Task prompt: Would you please copy every line below that includes the string "wiki"?
Start of Exercise data
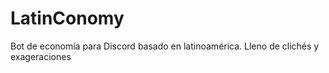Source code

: # LatinConomy
Bot de economía para Discord basado en latinoamérica. Lleno de clichés y exageraciones
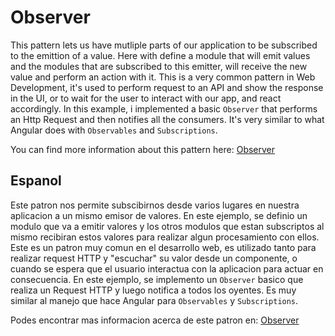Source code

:# Observer

This pattern lets us have mutliple parts of our application to be subscribed to the emittion of a value. Here with define a module that will emit values and the modules that are subscribed to this emitter, will receive the new value and perform an action with it. This is a very common pattern in Web Development, it's used to perform request to an API and show the response in the UI, or to wait for the user to interact with our app, and react accordingly.
  In this example, i implemented a basic `Observer` that performs an Http Request and then notifies all the consumers. It's very similar to what Angular does with `Observables` and `Subscriptions`.
  
  You can find more information about this pattern here: [Observer](https://en.wikipedia.org/wiki/Observer_pattern)

## Espanol

Este patron nos permite subscibirnos desde varios lugares en nuestra aplicacion a un mismo emisor de valores. En este ejemplo, se definio un modulo que va a emitir valores y los otros modulos que estan subscriptos al mismo recibiran estos valores para realizar algun procesamiento con ellos. Este es un patron muy comun en el desarrollo web, es utilizado tanto para realizar request HTTP y "escuchar" su valor desde un componente, o cuando se espera que el usuario interactua con la aplicacion para actuar en consecuencia. En este ejemplo, se implemento un `Observer` basico que realiza un Request HTTP y luego notifica a todos los oyentes. Es muy similar al manejo que hace Angular para `Observables` y `Subscriptions`.


  Podes encontrar mas informacion acerca de este patron en: [Observer](https://es.wikipedia.org/wiki/Observer_(patr%C3%B3n_de_dise%C3%B1o))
End of Exercise data
Solution to the problem:
  You can find more information about this pattern here: [Observer](https://en.wikipedia.org/wiki/Observer_pattern)
  Podes encontrar mas informacion acerca de este patron en: [Observer](https://es.wikipedia.org/wiki/Observer_(patr%C3%B3n_de_dise%C3%B1o))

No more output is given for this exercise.